The Preferred Plus trim is a bit odd because all it adds is a panoramic sunroof.
The Premium trims adds a driver-seat memory function, a power-adjustable passenger seat, leather upholstery, a 12-speaker premium sound system, an auto-dimming rearview mirror, and a shark fin antenna.
Upgrade to the Premium Plus and you’ll get 20-inch wheels, power-folding side mirrors, ventilated front seats, and a heads-up driving display.
Step up to the Turbo trim and you’ll get 20-inch wheels, special LED tail lights, adaptive LED headlights, leather upholstery, and eight speakers.
The Turbo Premium adds the heads-up display, the 12-speaker sound system, a heated steering wheel, power-folding side mirrors, and a shark fin antenna.
At the top of the range, the Turbo Premium Plus gets a frameless auto-dimming rearview mirror, an upgraded version of the heads-up display with traffic sign recognition, heated rear seats, integrated navigation, a wireless device charger, and parking sensors.
As of this writing, neither the IIHS nor NHTSA has commented on the safety scores of the CX-50. Despite that, we expect the crossover to do quite well considering its family history and excellent advanced safety technology.
2023 Mazda CX-50 – mazdausa.com | Shop 2023 Mazda CX-50 on Carsforsale.com
It’s hard to think of another crossover in this space at this pricing level that can do all that the 2023 Mazda CX-50 can.
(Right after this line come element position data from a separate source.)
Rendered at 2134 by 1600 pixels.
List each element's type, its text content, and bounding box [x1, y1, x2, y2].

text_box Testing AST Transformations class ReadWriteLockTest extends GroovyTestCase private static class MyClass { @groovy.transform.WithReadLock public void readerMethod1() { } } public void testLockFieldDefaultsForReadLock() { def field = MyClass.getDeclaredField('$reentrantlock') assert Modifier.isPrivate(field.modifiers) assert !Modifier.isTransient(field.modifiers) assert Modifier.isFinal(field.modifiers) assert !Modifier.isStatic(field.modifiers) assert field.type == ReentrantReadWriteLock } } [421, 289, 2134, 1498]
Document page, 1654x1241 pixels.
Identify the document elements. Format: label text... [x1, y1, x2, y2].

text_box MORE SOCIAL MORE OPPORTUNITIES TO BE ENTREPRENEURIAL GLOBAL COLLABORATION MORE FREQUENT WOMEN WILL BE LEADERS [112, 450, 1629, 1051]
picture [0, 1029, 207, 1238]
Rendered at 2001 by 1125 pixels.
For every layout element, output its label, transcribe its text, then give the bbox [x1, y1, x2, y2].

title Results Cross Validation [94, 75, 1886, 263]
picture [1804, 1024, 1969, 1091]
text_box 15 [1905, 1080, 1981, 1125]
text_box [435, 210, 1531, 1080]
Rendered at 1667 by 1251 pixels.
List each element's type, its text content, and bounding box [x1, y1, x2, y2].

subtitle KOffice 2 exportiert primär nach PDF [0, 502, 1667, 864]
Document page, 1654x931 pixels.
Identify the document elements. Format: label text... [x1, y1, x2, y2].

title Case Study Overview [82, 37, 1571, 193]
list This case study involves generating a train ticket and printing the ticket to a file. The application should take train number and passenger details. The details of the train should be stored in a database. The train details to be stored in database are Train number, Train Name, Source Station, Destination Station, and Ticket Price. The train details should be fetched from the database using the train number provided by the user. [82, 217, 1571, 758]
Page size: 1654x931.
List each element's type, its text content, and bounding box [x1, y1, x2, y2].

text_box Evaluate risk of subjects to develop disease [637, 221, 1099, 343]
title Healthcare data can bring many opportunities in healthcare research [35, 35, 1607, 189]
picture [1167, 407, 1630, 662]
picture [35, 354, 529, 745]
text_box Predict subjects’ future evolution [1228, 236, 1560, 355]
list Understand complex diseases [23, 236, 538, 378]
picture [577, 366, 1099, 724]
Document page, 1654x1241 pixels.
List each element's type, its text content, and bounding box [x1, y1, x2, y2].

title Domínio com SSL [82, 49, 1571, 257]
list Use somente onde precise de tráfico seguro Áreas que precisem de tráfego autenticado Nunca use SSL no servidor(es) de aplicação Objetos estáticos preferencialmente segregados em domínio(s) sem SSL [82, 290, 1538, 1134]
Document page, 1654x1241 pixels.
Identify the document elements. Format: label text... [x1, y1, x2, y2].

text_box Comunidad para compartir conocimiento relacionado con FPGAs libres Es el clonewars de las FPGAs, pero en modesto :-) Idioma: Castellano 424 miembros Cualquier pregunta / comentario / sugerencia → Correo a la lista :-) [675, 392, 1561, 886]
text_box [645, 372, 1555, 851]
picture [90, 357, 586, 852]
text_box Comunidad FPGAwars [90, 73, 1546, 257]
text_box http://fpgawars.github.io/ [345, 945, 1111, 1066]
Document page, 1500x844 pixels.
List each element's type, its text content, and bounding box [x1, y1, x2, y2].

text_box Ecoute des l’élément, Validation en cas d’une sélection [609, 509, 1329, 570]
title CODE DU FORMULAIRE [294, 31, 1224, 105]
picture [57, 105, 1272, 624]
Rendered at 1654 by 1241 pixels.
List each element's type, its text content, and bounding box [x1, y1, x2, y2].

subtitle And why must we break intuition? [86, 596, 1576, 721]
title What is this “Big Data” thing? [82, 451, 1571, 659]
It’s comfortable on-road and off while offering excellent interior quality and technology. It’s also full of safety features and advanced driver assistance tech. That’s a killer combination of value and if Mazda ever manages to offer an above-average warranty we might consider this one of the very best SUVs on the market. Even without better coverage, the CX-50 is worthy of consideration for anyone in the market for a crossover of its size in its price range.